Perlombaan yang sering diadakan oleh American Concrete Society (ACI, US), Institution of Civil Engineers (ICE, UK) juga makin meningkatkan trend pengajaran berbasis kompetisi di kampus-kampus. Konsep kompetisi tampaknya akan menjadi kegiatan yang lebih sering dilakukan dalam pengajaran, menurut salah seorang dosen di jurusan. Mereka suka menantang mahasiswa berpikir di luar kebiasaan dengan memberikan kasus-kasus khusus yang aplikatif.
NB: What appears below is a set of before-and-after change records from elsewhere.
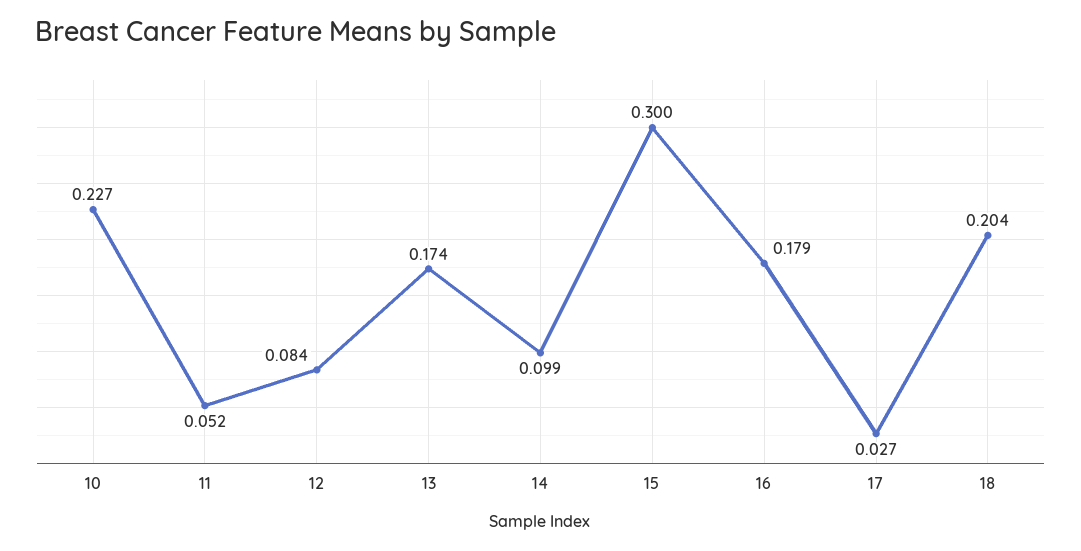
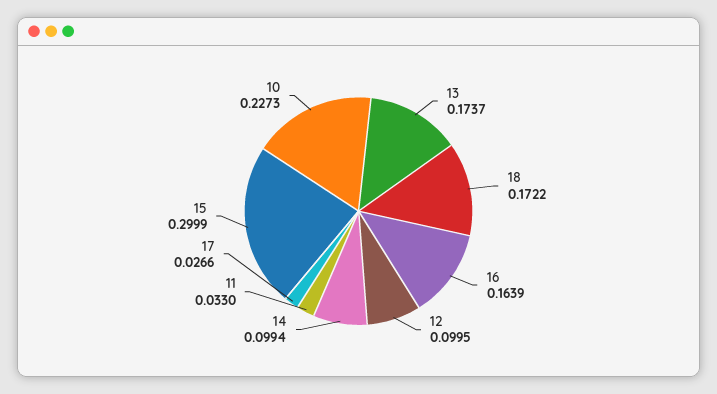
11: 0.052 -> 0.033
12: 0.084 -> 0.0995
16: 0.179 -> 0.1639
18: 0.204 -> 0.1722

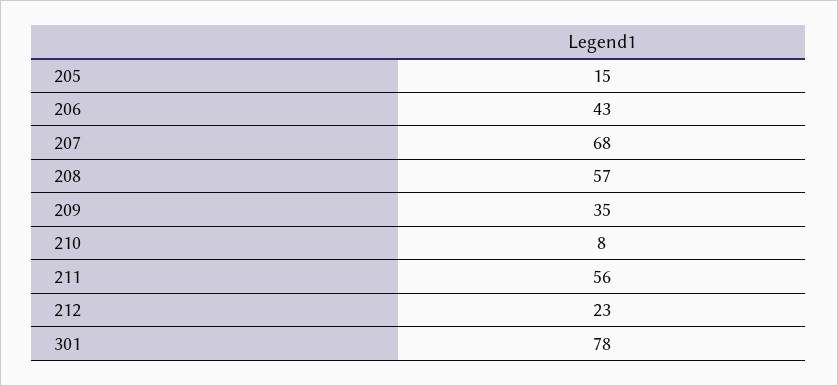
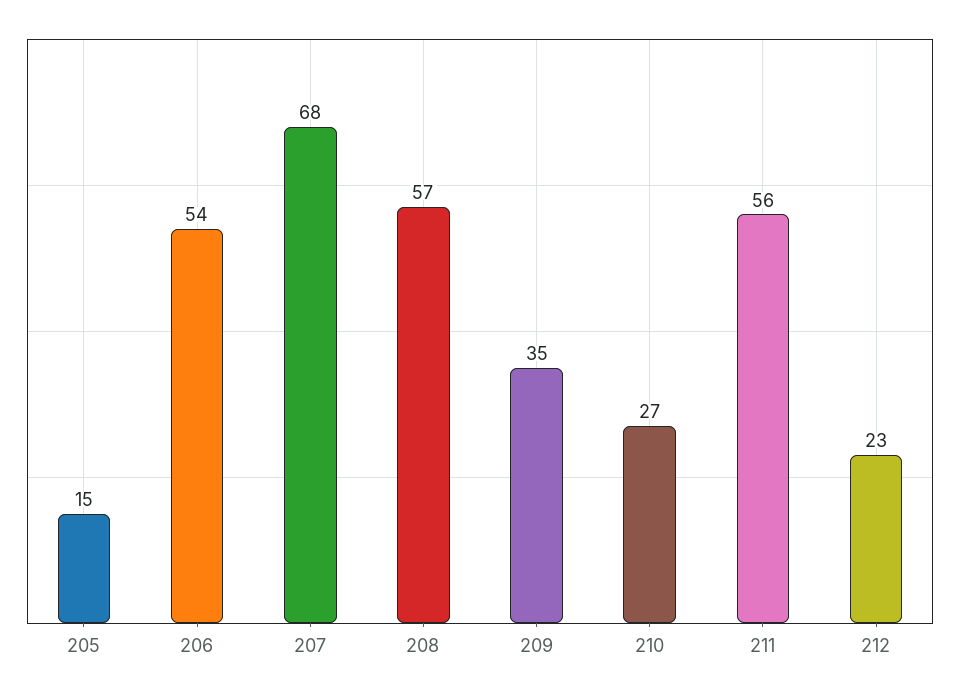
206: 43 -> 54
210: 8 -> 27
301: 78 -> none

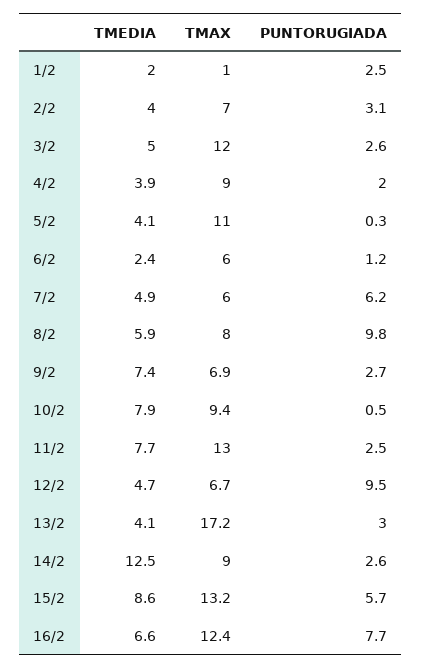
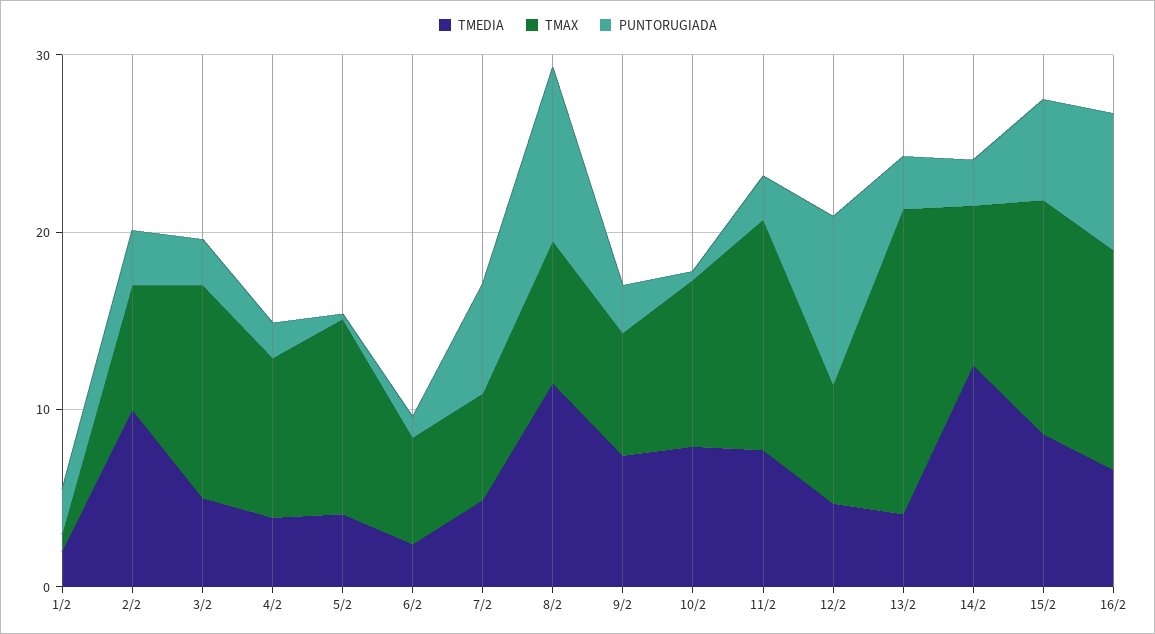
TMEDIA, 2/2: 4 -> 10
TMEDIA, 8/2: 5.9 -> 12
Kasus-kasus seperti perancangan campuran beton jenis baru, kestabilan struktur rangka, dan penemuan jenis rangka jembatan paling efisien dan kuat, memang membantu mahasiswa untuk langsung mengaplikasikan pengetahuan mereka dalam skala kecil.

Kompetisi bisa mempercepat adaptasi mahasiswa tahun pertama dengan memberikan tugas secara kelompok. Pada kompetisi pembuatan jembatan tangkai es krim di tahun pertama, semua anak harus terlibat dalam tim. Keinginan untuk memenangi kompetisi, menjadikan tiap anak aktif bekerja sama dengan teman-teman yang belum mereka kenal. Cara pendekatan seperti ini lebih efektif, karena tiap grup juga harus berkomunikasi karena berbagi timbangan dan alat ukur.
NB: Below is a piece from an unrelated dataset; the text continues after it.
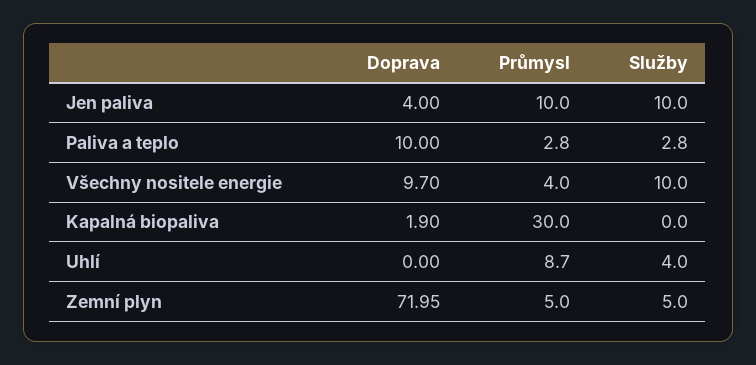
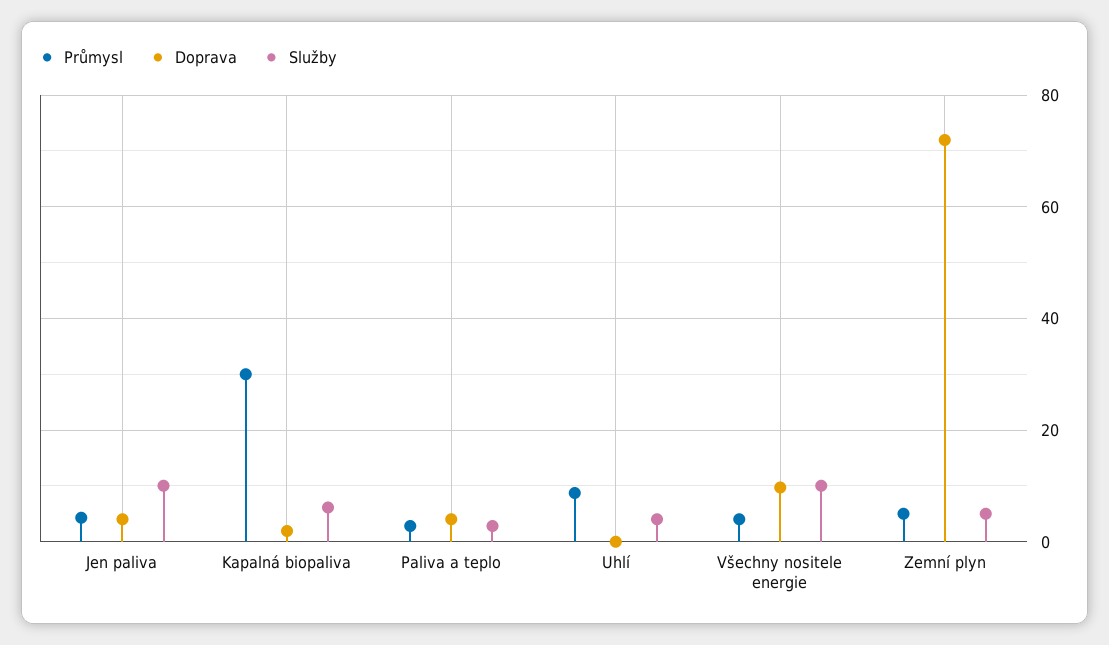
Průmysl, Jen paliva: 10 -> 4
Doprava, Paliva a teplo: 10 -> 4
Služby, Kapalná biopaliva: 0 -> 6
Kompetisi juga mengasah keahlian bekerja sama dengan tim seperti di dunia kerja. Tiap orang harus bisa mengemukakan pendapat mereka di depan anggota tim. Tetapi mereka juga harus dapat menerima saran teman lain jika memang diperlukan untuk kemulusan proses penyelesaian. Tiap orang harus berusaha agar proyek bersama ini dapat selesai. Pada kompetisi pembuatan jembatan beton dengan bentuk paling efisien untuk menahan beban, tim harus membuat desain inovatif. Saya salut melihat keseriusan beberapa teman undergrad yang mencoba merancang jembatan beton paling efisien untuk menahan beban. Mereka dapat mengemukakan konsep-konsep mekanika yang melatari bentuk desain secara praktis. Jika tim tidak bekerja sama dengan baik, memang mustahil mereka dapat menyelesaikan jembatan tadi.
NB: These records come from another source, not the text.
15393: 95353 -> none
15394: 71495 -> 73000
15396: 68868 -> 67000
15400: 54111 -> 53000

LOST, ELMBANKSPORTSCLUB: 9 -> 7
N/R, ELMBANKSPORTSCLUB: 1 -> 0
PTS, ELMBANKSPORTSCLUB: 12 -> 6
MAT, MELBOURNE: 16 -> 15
Kompetisi bisa membantu mereka memahami permasalahan konstruksi dalam aplikasi tanpa harus menunggu saat kerja praktek. Saat berkompetisi mereka diberikan batasan khusus agar produk yang mereka rancang berhasil. Untuk memperluas wawasan mereka, selain harus aktif mencari informasi, mereka bisa minta bantuan para dosen dan praktisi penanggung jawab. Pengetahuan mereka yang tadinya hanya bersifat teoretis, lambat-laun akan diperkaya dengan kompetisi bersifat aplikatif tersebut.

Kompetisi mengajarkan bahwa menang bukan segala-galanya, tetapi proses belajar lebih diutamakan. Saya setuju dengan konsep ini. Tujuan akhir adalah ‘mengetahui lebih banyak’, bukan ‘menjadi no 1 atau tiga besar’. Tiap orang mesti berusaha dahulu sebelum bisa mendapatkan sesuatu. Usaha sungguh-sungguh akan bernilai baik, sedangkan usaha setengah hati tentulah jarang yang berhasil. Jika mereka telah berusaha sebaik-baiknya, tetapi tidak menang, setidaknya mereka telah belajar banyak soal adaptasi, kerja sama dalam tim, serta peningkatan wawasan di bidang keahlian mereka. Pada akhirnya, semangat juang dan pantang menyerah yang mereka pelajari dalam kompetisilah yang membuat mereka sukses dalam mengerjakan ‘kompetisi-kompetisi sesungguhnya dalam hidup.